Qaranqasho is a deeply rooted Omani cultural tradition, celebrated annually during the middle of the holy month of Ramadan. Anticipated with enthusiasm by both children and adults, preparations for the festival begin several days in advance. On the night of the celebration, children don elaborately tailored and brightly colored traditional attire, chosen with care to reflect cultural pride and festive spirit.

Following the Maghrib prayer, children embark on a neighborhood procession that lasts until approximately 11:30 PM. They then visit homes in their community, singing the traditional Qaranqasho chant: "Qaranqasho ya nas, ‘atuna shwayat halwa," which translates to "It is Qaranqasho time, give us some sweets." This is repeated at each household as children collect a variety of treats—typically sweets, nuts, and occasionally small sums of money, offered in festively wrapped packages. After completing the procession, the children come together to exchange treats and chat with one another, often comparing who managed to collect the most sweets.

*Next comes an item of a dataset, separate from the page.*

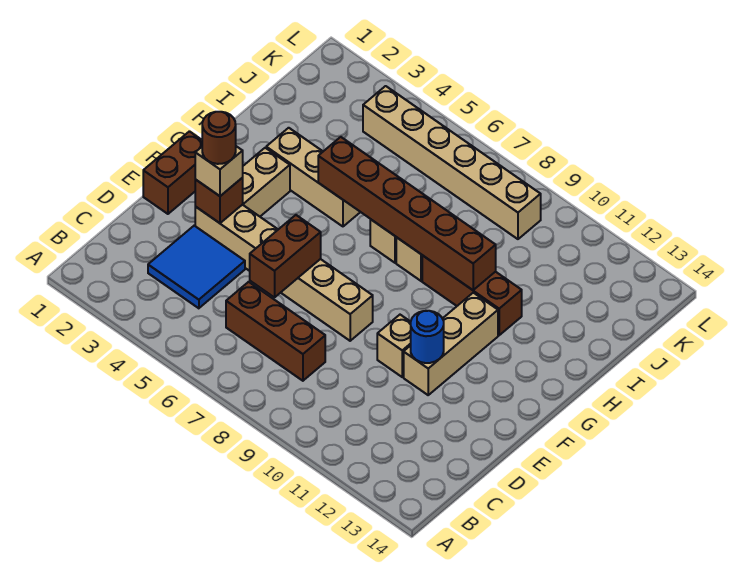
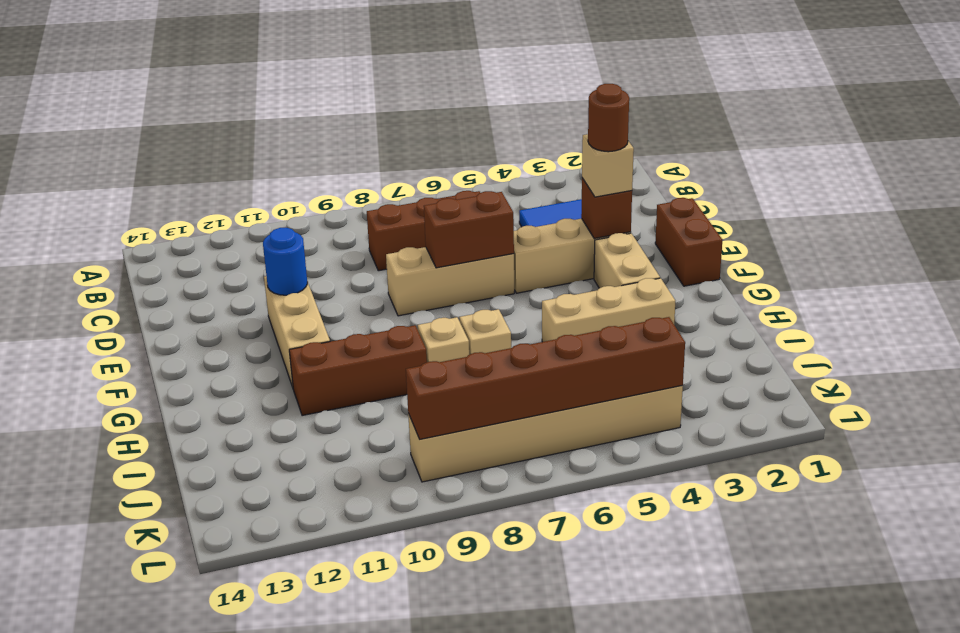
brown brick D6:E6 level 2 -> brown brick E6:E7 level 2
tan brick E10 level 1 -> none
brown brick H5:H10 level 2 -> brown brick K4:K9 level 2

Historian Ahmed al Farsi offered insights into how Qaranqasho is celebrated differently across Oman. “In Muscat and other urban areas, Qaranqasho has become a larger public celebration with organised get-togethers in neighbourhoods. In contrast, rural areas still maintain a more intimate, family-centred celebration, where children walk from house to house, often covering great distances to visit each home in their community. Regardless of the setting, the core values of the event remain unchanged – togetherness, generosity, and family.”